Beginning at the line that holds "these people are", transcribe each line exactly through the end of the records, and leave any pictures out.

........

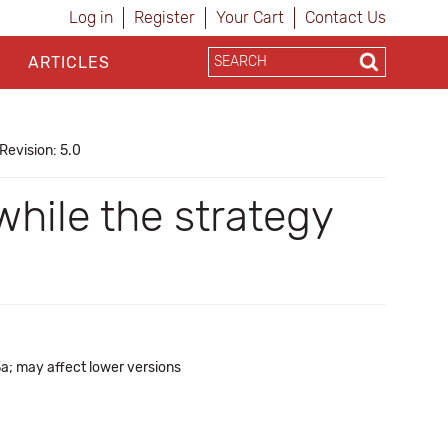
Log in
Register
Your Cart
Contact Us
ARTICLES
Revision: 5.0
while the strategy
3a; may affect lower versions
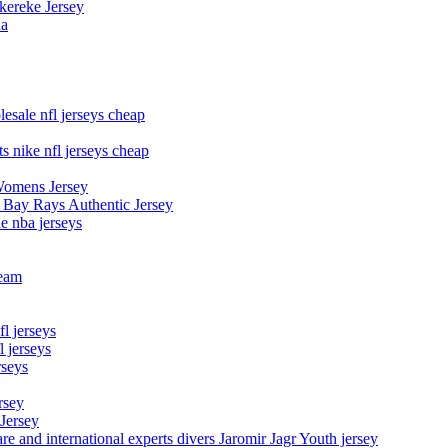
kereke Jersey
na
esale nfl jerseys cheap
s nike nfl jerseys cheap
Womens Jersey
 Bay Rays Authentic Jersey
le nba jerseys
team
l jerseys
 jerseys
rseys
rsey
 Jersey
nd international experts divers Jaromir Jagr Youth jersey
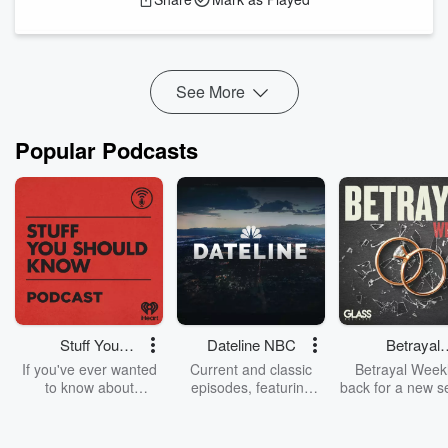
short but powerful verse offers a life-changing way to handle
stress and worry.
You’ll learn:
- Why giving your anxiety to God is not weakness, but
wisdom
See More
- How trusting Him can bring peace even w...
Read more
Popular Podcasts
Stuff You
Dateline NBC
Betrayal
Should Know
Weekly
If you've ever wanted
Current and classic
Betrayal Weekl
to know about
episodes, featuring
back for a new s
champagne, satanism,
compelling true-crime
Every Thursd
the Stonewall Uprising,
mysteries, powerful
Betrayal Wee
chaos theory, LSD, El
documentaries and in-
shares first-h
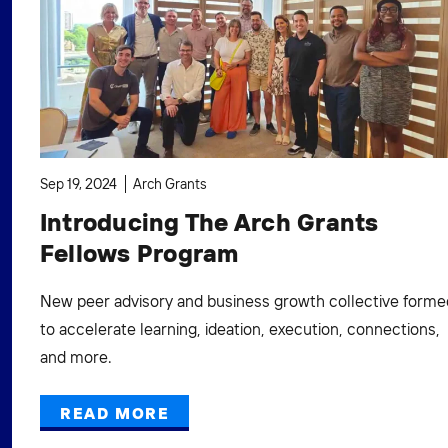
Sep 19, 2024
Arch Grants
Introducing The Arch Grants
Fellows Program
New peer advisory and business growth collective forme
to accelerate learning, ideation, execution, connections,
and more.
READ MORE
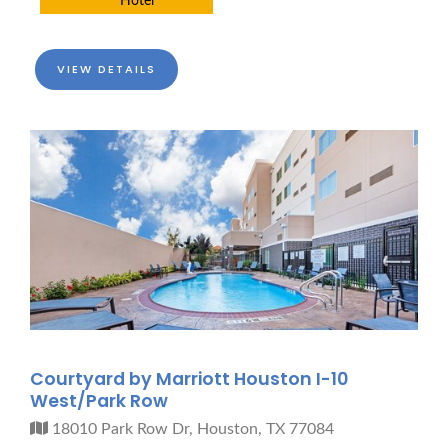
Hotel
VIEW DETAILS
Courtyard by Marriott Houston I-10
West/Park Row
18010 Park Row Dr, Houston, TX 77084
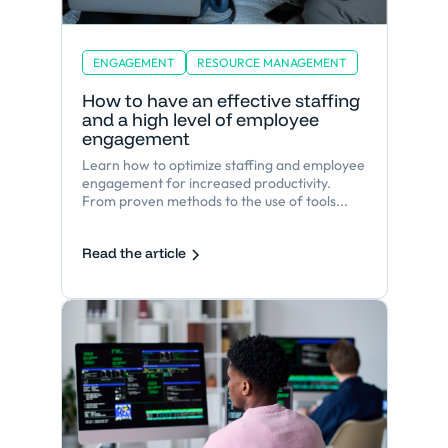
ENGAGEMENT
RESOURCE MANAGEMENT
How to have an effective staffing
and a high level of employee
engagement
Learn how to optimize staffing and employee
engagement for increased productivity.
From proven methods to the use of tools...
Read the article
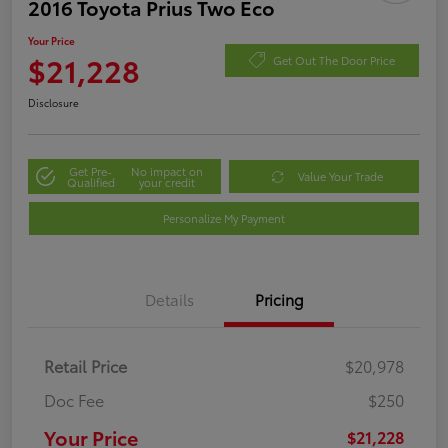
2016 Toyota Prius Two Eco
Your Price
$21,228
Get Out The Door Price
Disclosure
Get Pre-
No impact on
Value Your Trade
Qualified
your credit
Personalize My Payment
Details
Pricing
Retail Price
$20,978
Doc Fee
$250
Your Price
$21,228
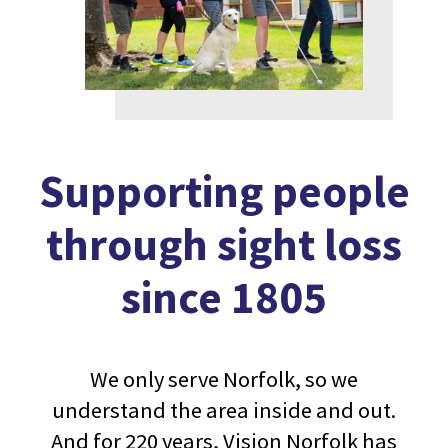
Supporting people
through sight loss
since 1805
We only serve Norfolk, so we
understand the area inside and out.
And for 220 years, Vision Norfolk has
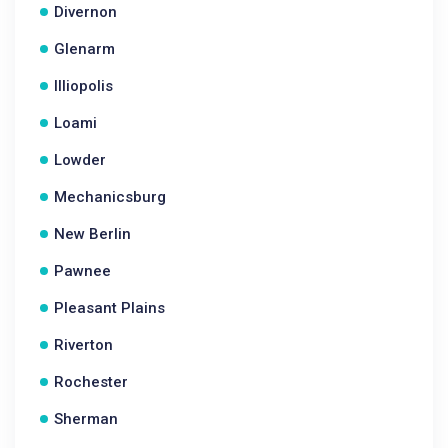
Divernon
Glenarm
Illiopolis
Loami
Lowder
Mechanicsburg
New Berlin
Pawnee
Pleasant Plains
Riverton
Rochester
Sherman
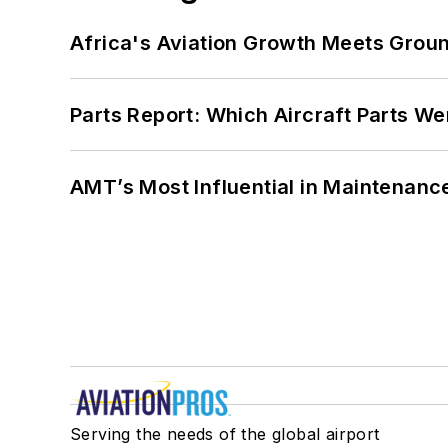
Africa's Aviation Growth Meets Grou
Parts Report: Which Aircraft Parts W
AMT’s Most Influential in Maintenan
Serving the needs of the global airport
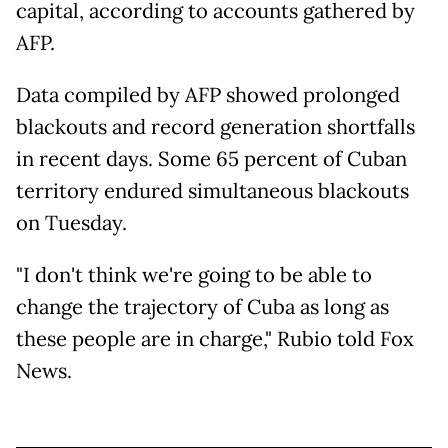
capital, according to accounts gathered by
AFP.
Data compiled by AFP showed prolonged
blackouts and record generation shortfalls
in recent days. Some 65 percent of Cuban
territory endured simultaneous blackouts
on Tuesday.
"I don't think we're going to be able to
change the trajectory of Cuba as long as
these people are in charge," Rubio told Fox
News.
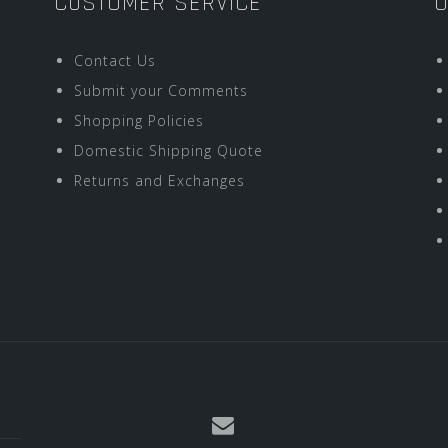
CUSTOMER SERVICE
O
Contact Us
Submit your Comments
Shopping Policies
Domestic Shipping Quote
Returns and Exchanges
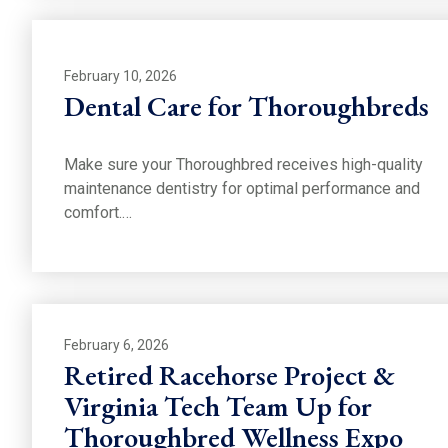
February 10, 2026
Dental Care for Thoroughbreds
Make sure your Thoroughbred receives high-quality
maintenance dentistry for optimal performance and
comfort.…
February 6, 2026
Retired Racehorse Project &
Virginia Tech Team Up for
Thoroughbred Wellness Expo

........

-- EXERCISE SOLUTION --
these people are in charge," Rubio told Fox
News.
CUSTOMER SERVICE
O
Contact Us
Submit your Comments
Shopping Policies
Domestic Shipping Quote
Returns and Exchanges
February 10, 2026
Dental Care for Thoroughbreds
Make sure your Thoroughbred receives high-quality
maintenance dentistry for optimal performance and
comfort.…
February 6, 2026
Retired Racehorse Project &
Virginia Tech Team Up for
Thoroughbred Wellness Expo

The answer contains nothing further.